Indian Scientists Are Experimenting With Drone Seed-bombing To Plant a Forest (factordaily.com)
An anonymous reader shares an article: "I'm basically from that area (Gauribidanur in Indian state of Karnataka); son of a farmer, came to academia... keen to bring back my younger days, when the river used to flow for three to four months a year. I need to rejuvenate it," says professor KPJ Reddy over a phone conversation. It's quite apparent from his tone that this experiment means a lot to him. A day earlier, on June 5, World Environment Day, Reddy, in collaboration with two other scientists at the Department of Aerodynamics, Bangalore, Dr H N Science Centre, and the Department of Forest, collectively held their first ever drone-seeding trial on the banks of river Pinakini in the Gauribidanur area in Karnataka's Kolar district. "For that, the only way is to reach by air. Doing it with big aircraft is expensive, and take-offs and landings are a problem. So the only way to do it is through drones," he says, when we meet a few days later at the IISc Campus in Bangalore. Over tea with professor S N Omkar, chief research scientist at IISc, he further elaborates on their plans. "What we have in mind is to at least seed 10,000 acres, and we will be doing this every year, for three consecutive years," he says.

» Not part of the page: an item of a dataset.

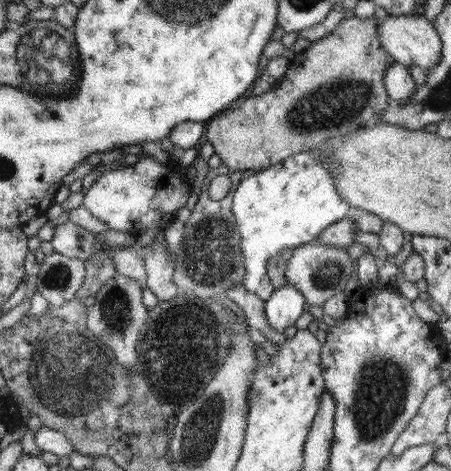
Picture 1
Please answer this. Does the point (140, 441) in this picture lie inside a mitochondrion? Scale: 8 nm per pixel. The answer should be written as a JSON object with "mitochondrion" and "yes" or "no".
{"mitochondrion":"no"}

loading a ton of seeds into a "bomb" sounds like a great way to spread them across large distances.
Until he said they could only do 10000 acres. Come on, that's nothing. Use a tractor.
From the summary: "the only way is to reach by air." The linked article states more specifically: "Hills are very funny. You can’t access those places, you need mountain climbers to get there."

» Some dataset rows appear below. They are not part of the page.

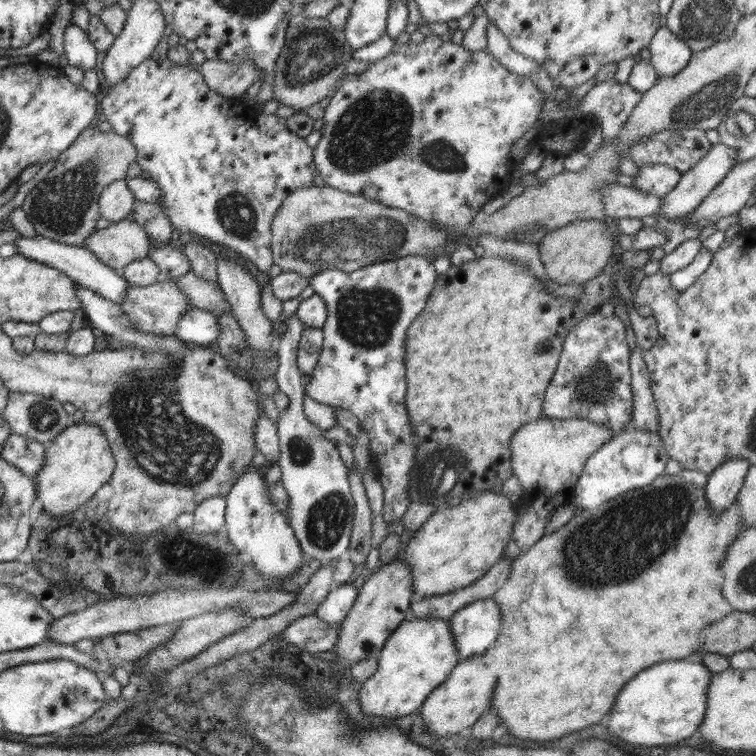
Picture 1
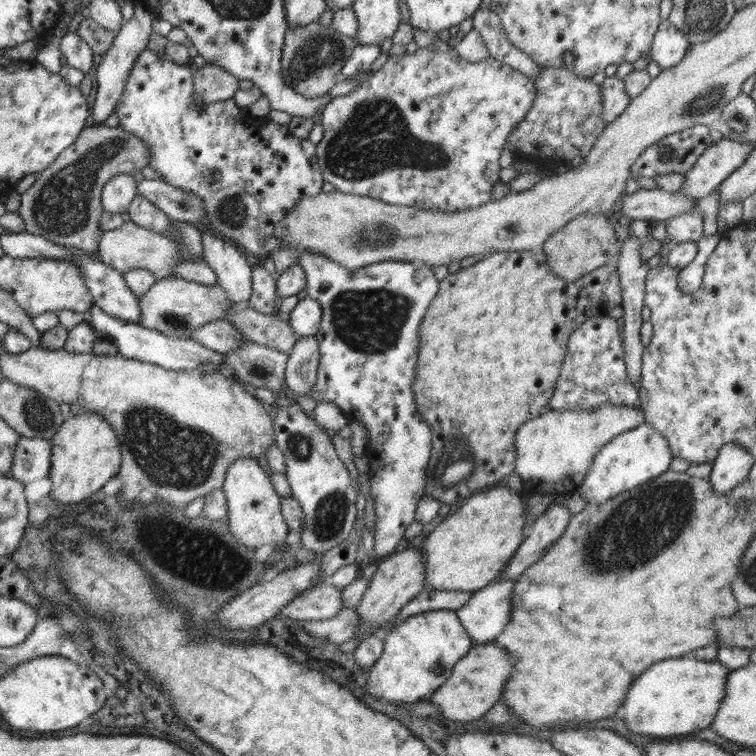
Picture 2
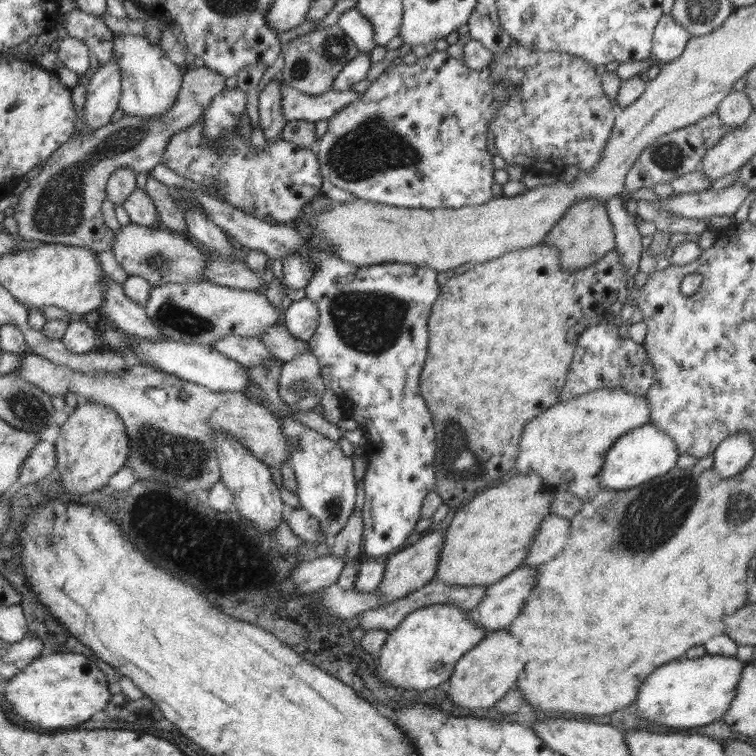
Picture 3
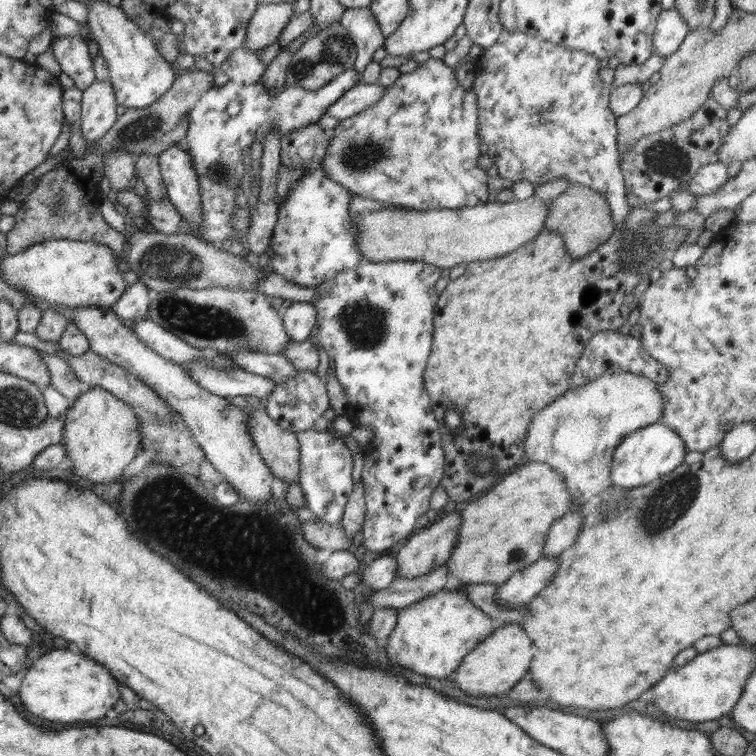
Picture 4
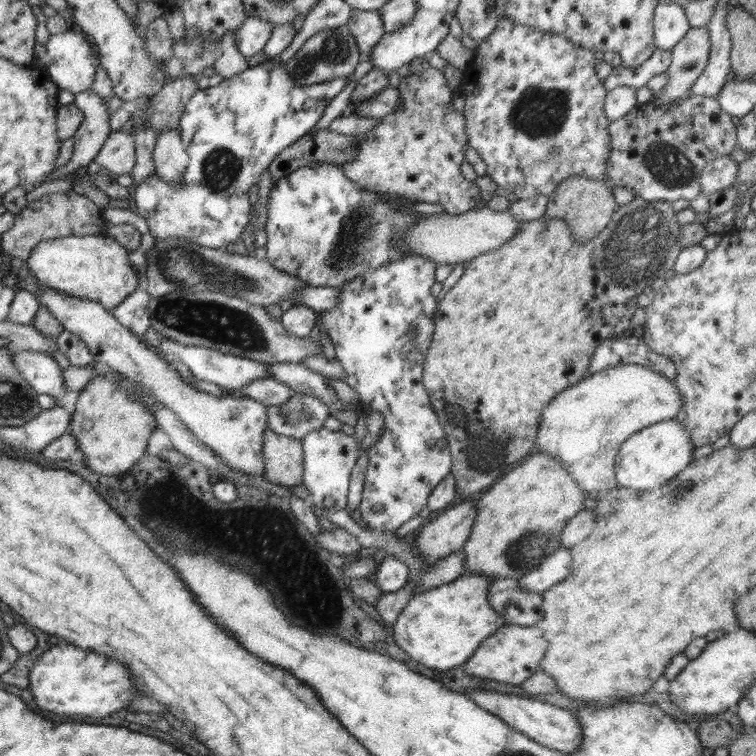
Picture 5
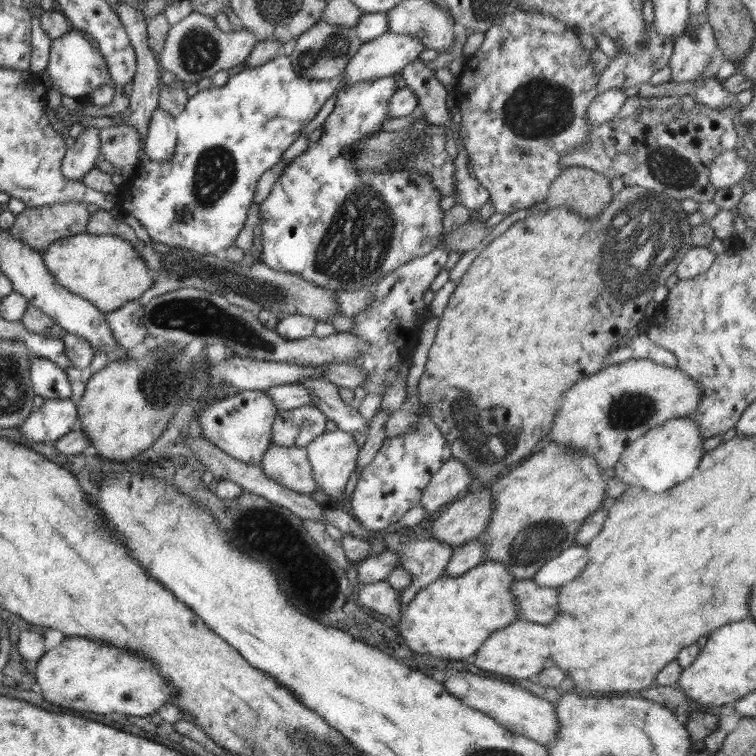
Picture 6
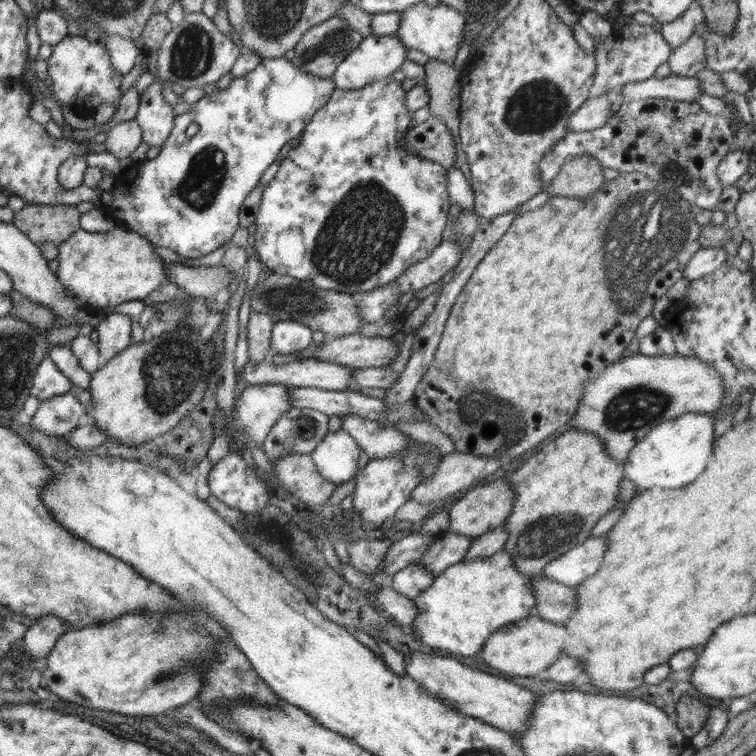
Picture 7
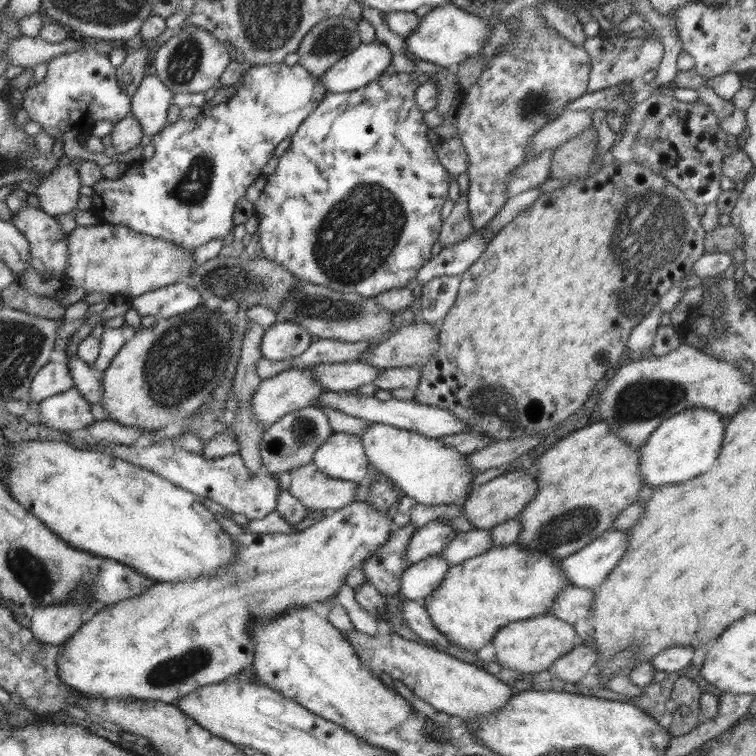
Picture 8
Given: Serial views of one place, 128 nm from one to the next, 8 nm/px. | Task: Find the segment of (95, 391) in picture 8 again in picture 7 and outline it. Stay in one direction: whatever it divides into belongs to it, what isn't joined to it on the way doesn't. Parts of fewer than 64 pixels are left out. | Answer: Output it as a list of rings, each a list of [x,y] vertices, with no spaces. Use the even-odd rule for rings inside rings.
[[[49,344],[47,357],[51,358],[70,383],[78,388],[89,389],[91,375],[82,369],[72,349],[68,345]]]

If you need mountain climbers to get there, you can't plant with a tractor.
the link: https://factordaily.com/iisc-b...
If you don't know what destroyed the old forests, you'll not have much luck creating new ones. Goats in the area? Fageddaboudit. Villagers chopping down everything to feed animals, cook food, warm huts, make charcoal? That's what makes it impossible to regrow forests in places like Haiti: the people cut them down faster than anyone can grow them.
Over here in Berlin, they are using natural drones.
Background: the jay buries all those things it thinks it might need next winter -- among them, of course tree seeds (especially oak). But alas, it keeps forgetting a few of them :-)
So just organizing an abundant oak seed offer at strategic places they do their job (not everywhere, alas, that's where biologists come in). And they *bury* the seeds (OK, they eat some of them, but hey, you've to recharge your drone batteries too). And *they even 3D print replicas of themselves*!
Now I'm not implying that one should not hack away on drones. Just that a complete knowledge of the ecosystem might be advantageous.
Drones are a great solution for a country like India with a crippling shortage of affordable human labor.
Until he said they could only do 10000 acres. Come on, that's nothing. Use a tractor.
10,000 acres is 40 square kilometers or nearly 16 square miles. That sounds like quite a lot to me.